Southeast Asian online shopping giant Lazada Group has refuted a report that parent company Alibaba Group Holding is planning to sell its Thailand unit, as China’s largest e-commerce conglomerate eyes overseas expansion amid a domestic economic slowdown.

“Lazada Group is not considering any divestment of our business in Thailand and is not in discussion with any investors on this topic,” the company said in a statement. “Any rumours stating otherwise are untrue.”

The Bangkok Post on Thursday reported that Alibaba had been in talks with local conglomerates to sell its stake in the Thailand operations, citing anonymous sources.

Lazada started in Singapore in 2012 and by 2016 claimed to be the largest e-commerce firm in Southeast Asia. Alibaba, which owns the South China Morning Post, bought a controlling stake in the company that year.

Alibaba has continued to pump fresh capital into Lazada over the years, including two sizeable investments last year: US$845 in July and US$634 million in December. Alibaba invested another US$230 million in May this year, according to Crunchbase data. It has to date spent a total of US$7.4 billion on the Southeast Asian digital retailer.

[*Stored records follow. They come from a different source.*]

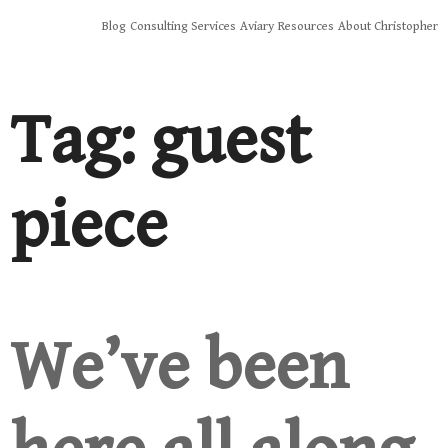
Skip
Blog
Consulting Services
Aviary
Resources
About Christopher
to
content
Tag:
guest
piece
We’ve been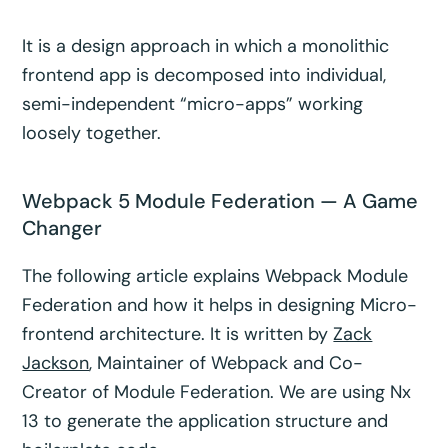
It is a design approach in which a monolithic
frontend app is decomposed into individual,
semi-independent “micro-apps” working
loosely together.
Webpack 5 Module Federation — A Game
Changer
The following article explains Webpack Module
Federation and how it helps in designing Micro-
frontend architecture. It is written by
Zack
Jackson
, Maintainer of Webpack and Co-
Creator of Module Federation. We are using Nx
13 to generate the application structure and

Lazada now sits under Alibaba’s International Digital Commerce Group, one of the Hangzhou-based tech giant’s six major business groups set up during an organisational overhaul in March 2023.

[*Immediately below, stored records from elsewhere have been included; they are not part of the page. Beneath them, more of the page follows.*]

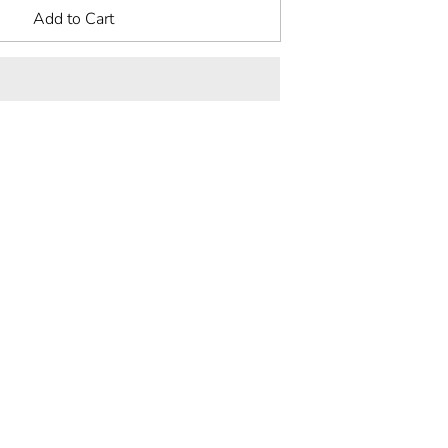
Add to Cart
rest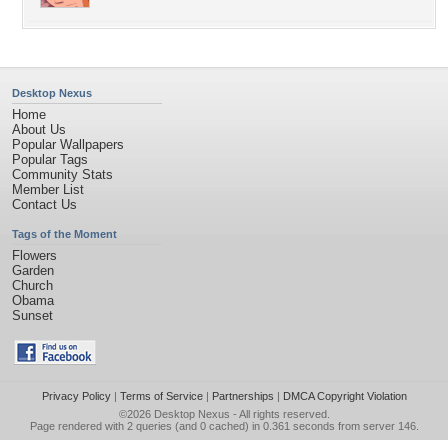
Desktop Nexus
Home
About Us
Popular Wallpapers
Popular Tags
Community Stats
Member List
Contact Us
Tags of the Moment
Flowers
Garden
Church
Obama
Sunset
Privacy Policy
|
Terms of Service
|
Partnerships
|
DMCA Copyright Violation
©2026
Desktop Nexus
- All rights reserved.
Page rendered with 2 queries (and 0 cached) in 0.361 seconds from server 146.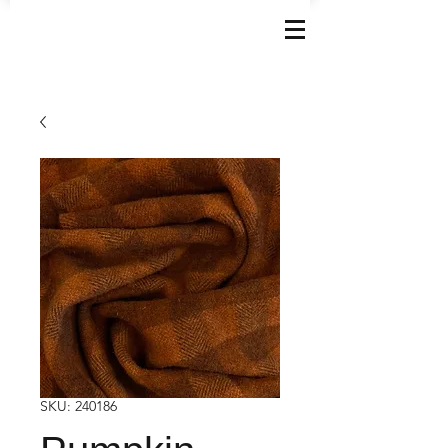
SKU: 240186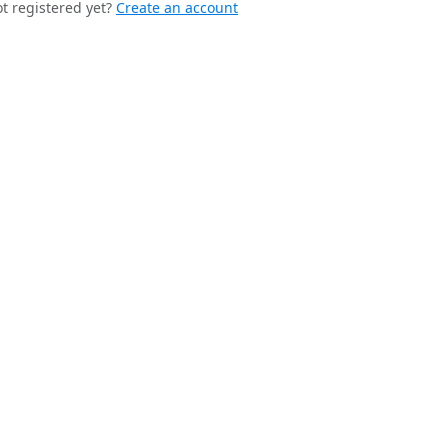
t registered yet?
Create an account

The international group – which also consists of AliExpress, Trendyol and Daraz – recorded a 60 per cent year-on-year revenue increase in the financial year ended March. In its annual report, Alibaba attributed the rise mainly to growth in AliExpress, its international business-to-consumer platform, and Trendyol, a Turkey-based e-commerce platform.

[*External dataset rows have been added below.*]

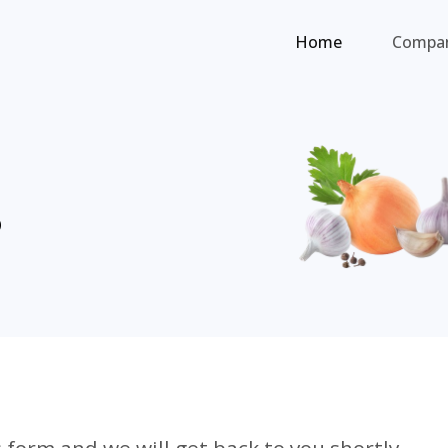
Home
Compa
s
 form and we will get back to you shortly.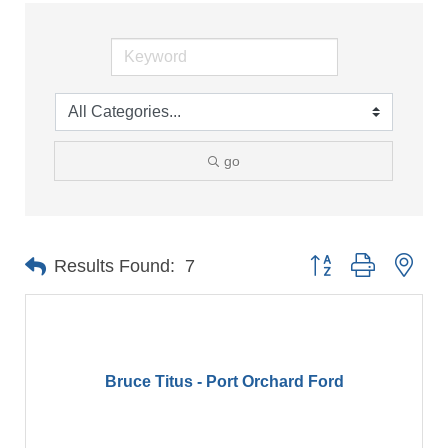
go
Button group with nes
Results Found:
7
Bruce Titus - Port Orchard Ford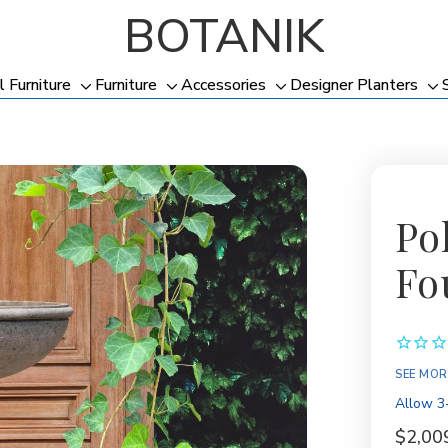
BOTANIK
l Furniture
Furniture
Accessories
Designer Planters
Toggle
Toggle
Toggle
To
sub-
sub-
sub-
su
menu
menu
menu
me
Po
Fo
Availabil
SEE MOR
Allow 3-
$2,00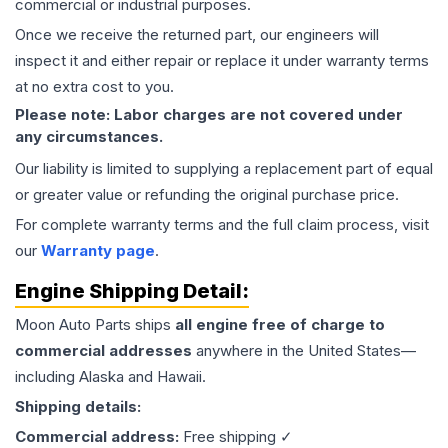
commercial or industrial purposes.
Once we receive the returned part, our engineers will
inspect it and either repair or replace it under warranty terms
at no extra cost to you.
Please note: Labor charges are not covered under
any circumstances.
Our liability is limited to supplying a replacement part of equal
or greater value or refunding the original purchase price.
For complete warranty terms and the full claim process, visit
our
Warranty page
.
Engine
Shipping Detail:
Moon Auto Parts ships
all
engine
free of charge to
commercial addresses
anywhere in the United States—
including Alaska and Hawaii.
Shipping details:
Commercial address:
Free shipping ✓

The unit’s 2024 first-quarter revenue increased another 45 per cent year on year, the company said.

Lazada also managed to narrow losses per order in the last financial year owing to increased monetisation and lower logistics costs, according to Alibaba.

The last financial year was Alibaba’s most profitable since 2021, with net income increasing 10 per cent to 79.7 billion yuan (US$11 billion) and revenue growing by 8 per cent to 941.2 billion yuan.

Alibaba has been scrambling over the past year to respond to rising competition from budget online retailer PDD Holdings, owner of Pinduoduo and Temu. The tech giant touted some impressive growth trends for the latest 618 shopping festival this week, but again declined to reveal total gross merchandise value figures.